ABOUT THIS EXERCISE
Copy out every entry below, replacing "chart" with "graph" and changing nothing else. Leave the pictures out.

THE INPUT
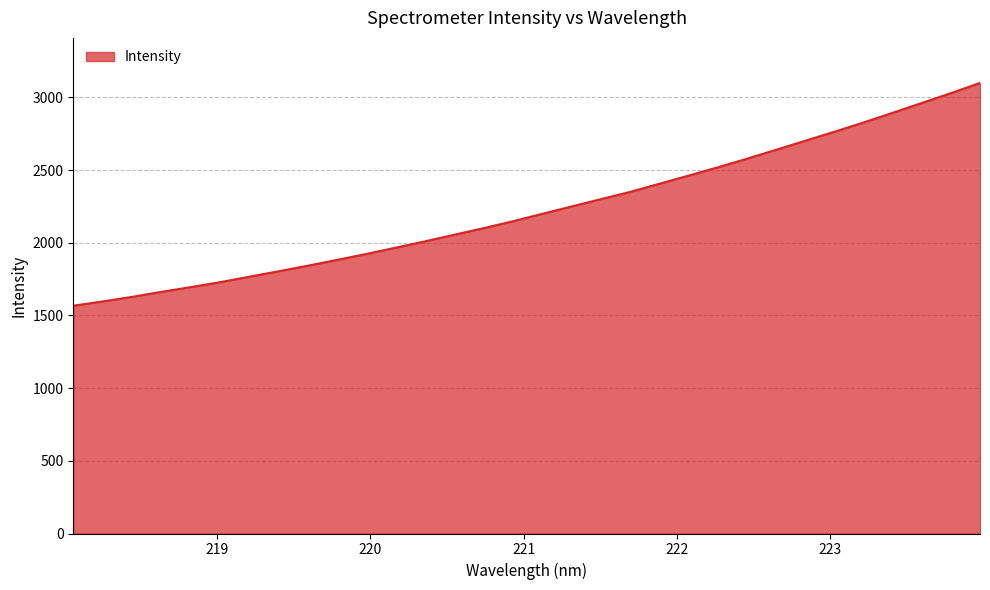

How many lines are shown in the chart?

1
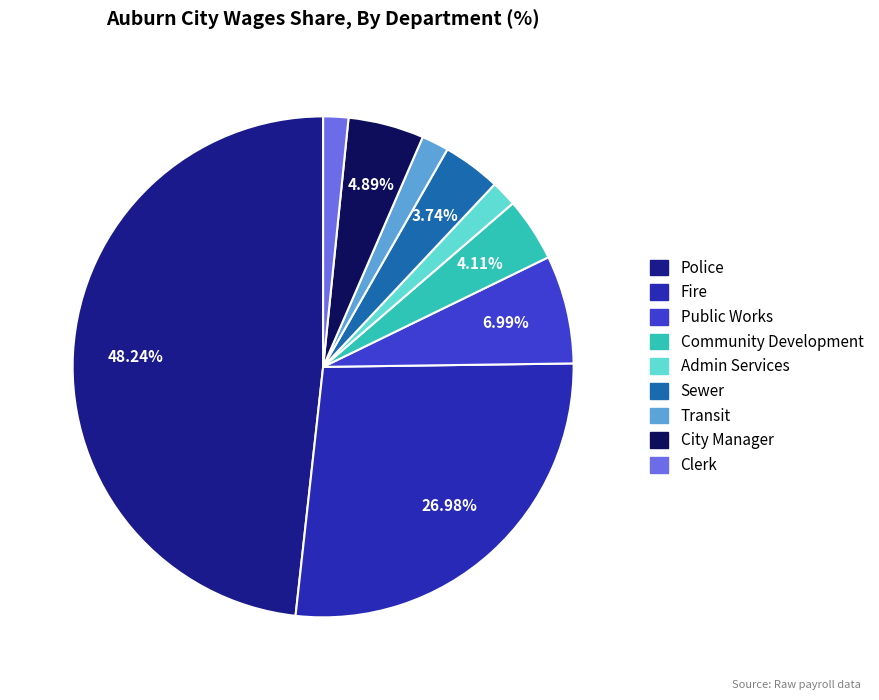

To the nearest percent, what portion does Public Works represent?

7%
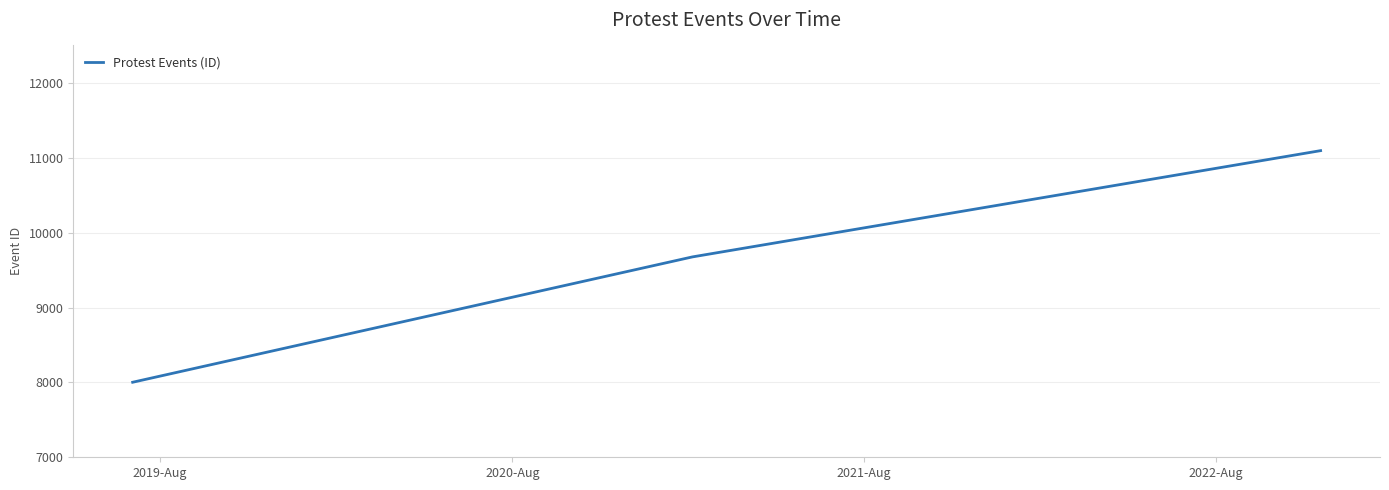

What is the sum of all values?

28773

EXERCISE OUTPUT
How many lines are shown in the graph?

1

To the nearest percent, what portion does Public Works represent?

7%

What is the sum of all values?

28773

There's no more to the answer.